FL: You say that the United States uses all four models, depending on your demographic. Veterans Administration hospitals use the Beveridge Model. Americans who get insurance through work are in the Bismarck Model. Americans over 65 on Medicare are in National Health Insurance Model. And the 40 million Americans without insurance are in the Out of Pocket Model. How did we get to this point?

TRR: Nobody planned our system. Nobody would have planned our system. It's completely undesigned, it happened by accident and along the way. I think the biggest change came in the '70s and '80s when for-profit insurance companies like Aetna, Wellpoint, United Health started buying up non-profit health insurers like Blue Cross and Blue Shield and converted them to for-profit. And once your health insurance system is for profit, well then obviously they don't want to cover anybody who might be sick. And they hire lots of underwriters to deny claims.

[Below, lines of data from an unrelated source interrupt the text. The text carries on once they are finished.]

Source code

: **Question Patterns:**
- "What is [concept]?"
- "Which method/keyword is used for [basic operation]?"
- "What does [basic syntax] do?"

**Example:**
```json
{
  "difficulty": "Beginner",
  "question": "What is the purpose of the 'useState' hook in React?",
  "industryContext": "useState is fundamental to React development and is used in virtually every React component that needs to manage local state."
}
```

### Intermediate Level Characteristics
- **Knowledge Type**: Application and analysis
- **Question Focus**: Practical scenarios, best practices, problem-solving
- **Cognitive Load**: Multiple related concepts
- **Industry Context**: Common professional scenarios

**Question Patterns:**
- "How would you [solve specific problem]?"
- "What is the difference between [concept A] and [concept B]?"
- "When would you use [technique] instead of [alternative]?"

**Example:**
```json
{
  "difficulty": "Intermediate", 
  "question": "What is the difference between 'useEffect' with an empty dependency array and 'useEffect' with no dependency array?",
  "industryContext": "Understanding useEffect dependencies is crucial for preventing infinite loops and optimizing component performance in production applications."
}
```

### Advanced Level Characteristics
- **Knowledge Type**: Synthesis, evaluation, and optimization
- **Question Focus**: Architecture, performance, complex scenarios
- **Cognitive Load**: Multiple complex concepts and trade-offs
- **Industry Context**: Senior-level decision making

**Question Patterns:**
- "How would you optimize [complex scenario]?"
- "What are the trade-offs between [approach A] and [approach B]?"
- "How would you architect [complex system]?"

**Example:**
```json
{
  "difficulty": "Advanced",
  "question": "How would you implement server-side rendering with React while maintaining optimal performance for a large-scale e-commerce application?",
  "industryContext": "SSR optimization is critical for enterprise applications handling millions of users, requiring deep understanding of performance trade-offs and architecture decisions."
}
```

That's really what distinguishes the American insurance system from other countries. In other countries, they cover everybody and they pay every claim. They usually have to pay every claim in a matter of days or a week or two at the most. American health insurance companies turn down ... some say 30 percent of claims the first time, but they turn down a lot of claims. And they often take two months or more to pay the claims.

When health insurance was created in America, the initial Blue Cross and Blue Shields were all nonprofits, but once the insurance industry converted them to for profit, then we started to get the pattern we have now. The result of it is that 40-some million American can't get any insurance, and a lot of other people who have insurance find that it doesn't really pay the bills. For tens of millions of Americans the term is "underinsured"—they think they have insurance but if they have a serious ailment, then the insurance conks out.

FL: I think I had that insurance when I graduated from college.

TRR:
When you're young and healthy, that makes sense—except if you get hit by a truck, then somebody, probably your parents, is stuck with the million-dollar bill. And nobody wants to do that to their family. And you don't know it, who read the fine print on page 38 of their insurance policy? Nobody does. You don't know until it's too late that they have built in a mechanism to cut you off. And in other countries they're not allowed to do that. Nobody would even dream of it.

FL: Are you hopeful that healthcare reform is still possible in America?

TRR: I think a bill will pass in Washington, and it will definitely be better than what we have now. Congress is now willing to regulate the private insurers in ways they've never done before. And that's all going to make things better. But no, we're not going to reach the goal that all the other rich countries have arrived at, which is universal coverage at a reasonable cost.